His setup at the moment is he has a Telkom Pace router for a VDSL line.
Then he has 2x Unify Wifi AP's that he connects mobile and tablets too.

He is complaining that his children are playing online games allot and they are still in school.
So he wants to be able to switch their connections off from a app on his cell phone and switch it back on again ,as he pleases.As well as setup schedules for their connections.
Now the boy sits next to the router and uses the Lan cable ,and when he is in his room he uses the wifi.
So i need something that will for example disable network access to a certain device rather than just the wifi

Of course this should not influence his connection at any stage.

What we have looked at is to setup 2x SSID's on the wifi and have the kids connect to the one and himself to the other one.then he can log in to the Unify admin page and disable the wifi Network the kids connect too.
But then the boy playing on the LAN cable will still be able to connect.

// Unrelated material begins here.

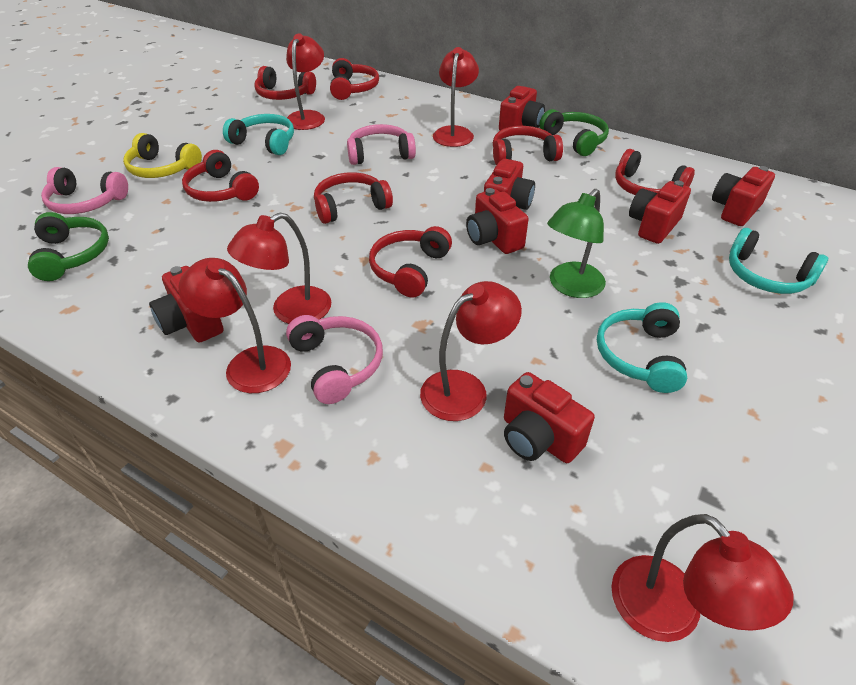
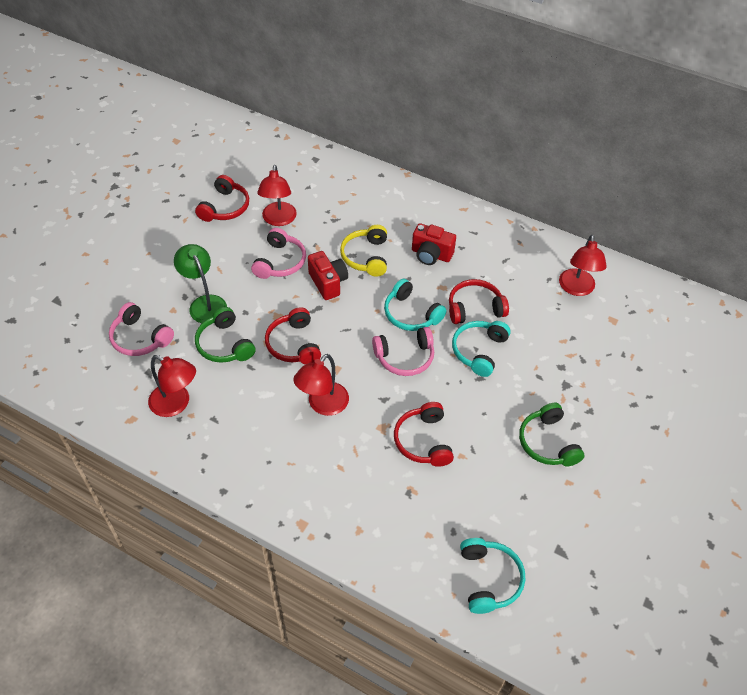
red camera: 7 -> 2
red headphones: 7 -> 4
red lamp: 6 -> 4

So basically what i am asking is just if you guys might know of any router + software that can do this kind of thing ?
I was wondering if perhaps a Netgear router with the genie app might be a option ? ,not sure on all its capabilities though.

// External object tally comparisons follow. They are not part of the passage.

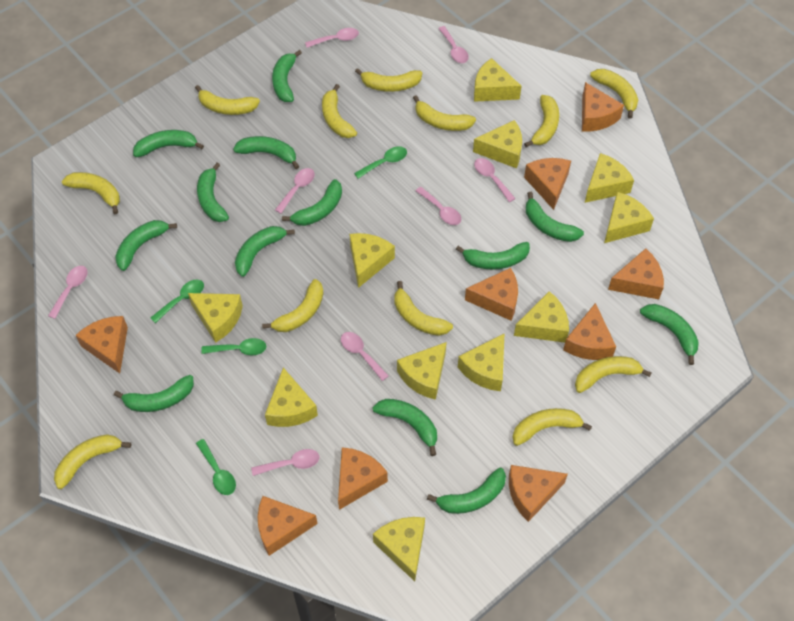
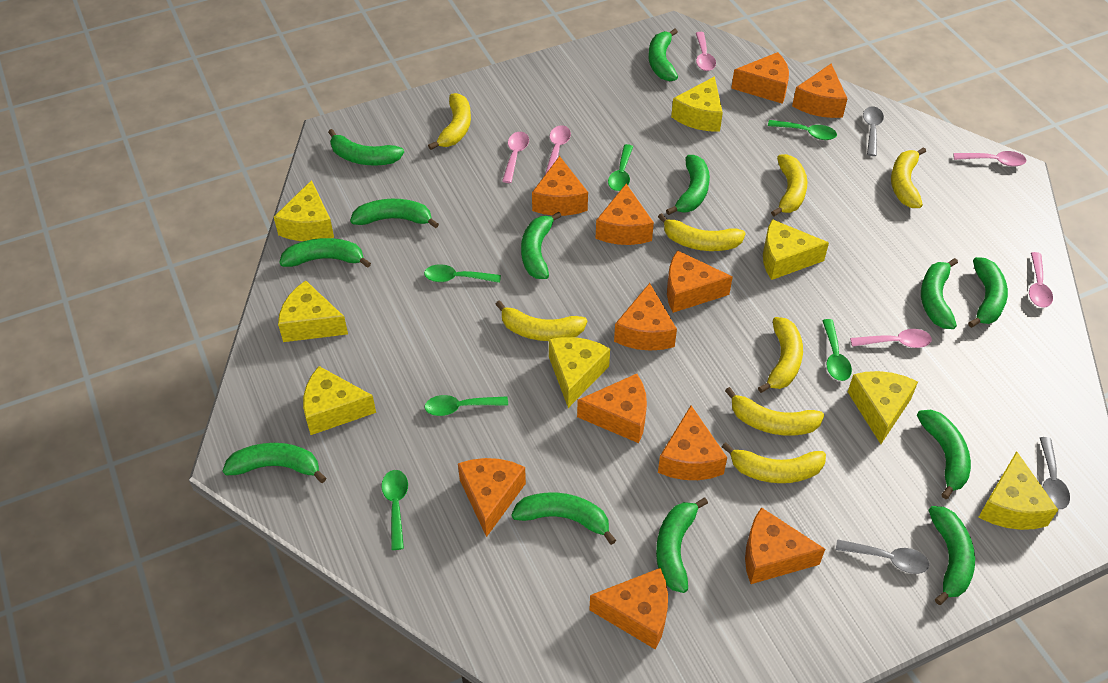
green spoon: 4 -> 6
grey spoon: 0 -> 3
orange cheese: 9 -> 11
pink spoon: 8 -> 6
yellow banana: 12 -> 8
yellow cheese: 11 -> 8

or any other methods you can suggest ?
would really appreciate the input .

Thanks

 

[The_Ogre]

Not sure about any apps (haven't used any myself), but you could look at a MicroTik or a router which supports DD-WRT. Though I'm sure Ubiquity must have something similar.

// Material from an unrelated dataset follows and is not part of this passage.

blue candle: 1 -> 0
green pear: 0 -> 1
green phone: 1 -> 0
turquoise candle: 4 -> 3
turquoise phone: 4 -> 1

He then adds a whitelist of devices (by MAC) address and only those devices will have carte blanche access - this is so the little bugger cannot download some MAC address spoof jobbie to allow him access. If he were to use a blacklist, its pretty easy to figure out whether only your MAC has been blocked, and kids are clever.

Next set up access restrictions:
Allow whitelist to any destination during any time
Deny all other devices to any destination during 22:00 up to 06:00 from Monday to Friday (or an extension to this would be to just block the ports in question during this time period)

 

[Scary_Turtle]

A Wi-Fi switch https://www.amazon.com/Switch-enabled-control-lights-Amazon/dp/B00DGEGJ02 has everything you need but kids are smart and could just unplug the router, so you probably going to have to install everything in the roof. You also gonna need an electrician to install it all safely.

You could also go a cheap route and connect the router to a cheap timer from builders, so the router is only on from 4-6 at night or something.

The on and off will probably break the router in 6 months but at least its an option

 

[krustyrsa]

Not sure about any apps (haven't used any myself), but you could look at a MicroTik or a router which supports DD-WRT. Though I'm sure Ubiquity must have something similar.

He then adds a whitelist of devices (by MAC) address and only those devices will have carte blanche access - this is so the little bugger cannot download some MAC address spoof jobbie to allow him access. If he were to use a blacklist, its pretty easy to figure out whether only your MAC has been blocked, and kids are clever.

Next set up access restrictions:
Allow whitelist to any destination during any time
Deny all other devices to any destination during 22:00 up to 06:00 from Monday to Friday (or an extension to this would be to just block the ports in question during this time period)

This will be the best cheapest solution, MAC filtering is really effective on both WIFI and LAN, What I also recommend is setting up firewall rules that would block all ports to know services (this would mean digging up all known port to games like dota, BF4, LoL, COD etc and adding websites like FB to a blacklist and configure scheduling to the mix as mentioned above (this means you have to do extensive research on the router you wish to use, as the pace router is a bunch of crap). Also change the default password on the router to a 6 digit passphrase with a combo of letters, numbers and symbols. Maybe setup Static IP addressing as oppose to DHCP and force all hosts to use a static IP address (its easier to manage all the hosts that way) , Create a new user account on all computers the kids have access to, make a local account and limit their accessibility, like changing settings or uninstalling apps. Its the parents responsibility to check these devices on a weekly basis to ensure none of them have been tampered with. You can also subscribe to a cyber nanny service for web protection. Disable all unnecessary ports E.G. port 23 for telnet, 3389 for RDP etc, install a proper anti-virus that immediately blocks all malware, spyware without requesting user permission. I recommend Kaspersky Internet security for this. Hope this helps

 

[SlinkyMike]

This man needs to learn to discipline his kids.

He doesn't need to do sysadmin for his home, he needs to do parenting to his kids.